7/10
Despite your best efforts you often become your parents
7 February 2010
Warning: Spoilers
I didn't see what others apparently saw in this film. I did not see the moral of the film so much concerning the price of success as it being that despite your best efforts, you are often doomed to become your parents.

At the beginning of the film, Alfred (Paul Newman) returns home after the second World War to renounce his father because he has, in Alfred's opinion, ignored his mother while strictly attending to business to the point where his mother has become an adulterous lush. Ten or fifteen years later, Alfred has ignored his own wife Mary (played by Joanne Woodward) while climbing the corporate ladder until his own lonely wife has become an adulterous lush. The only crime of his father's he does not commit is to produce offspring that can be dragged into the mess his life has become.
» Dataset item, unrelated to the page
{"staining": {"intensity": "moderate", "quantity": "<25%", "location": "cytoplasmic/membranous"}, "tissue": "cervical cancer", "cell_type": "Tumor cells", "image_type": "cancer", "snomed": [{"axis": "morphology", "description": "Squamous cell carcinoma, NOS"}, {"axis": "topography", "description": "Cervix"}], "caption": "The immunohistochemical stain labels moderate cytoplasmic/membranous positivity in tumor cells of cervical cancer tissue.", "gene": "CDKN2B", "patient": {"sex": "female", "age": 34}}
One person with a more warped moral code than either Alfred or Mary seems to be Alfred's boss. While eating lunch he casually informs Alfred of Mary's affair with an old flame. When Alfred reacts by saying that he intends to divorce Mary, his boss warns him against such an action. To Alfred's boss, Mary's behavior isn't a moral failing or a cry for attention - it is an unforgivable breach of etiquette, and this is the same way he feels about divorce.

Overall, the main characters in this film lack redeeming characteristics to the point where the movie almost becomes a film noir soap opera. There are still solid performances by both Newman and Woodward, and it is still worth seeing 50 years after it was made. After all, the idle rich and the mistakes they keep making over and over have not changed that much after half a century.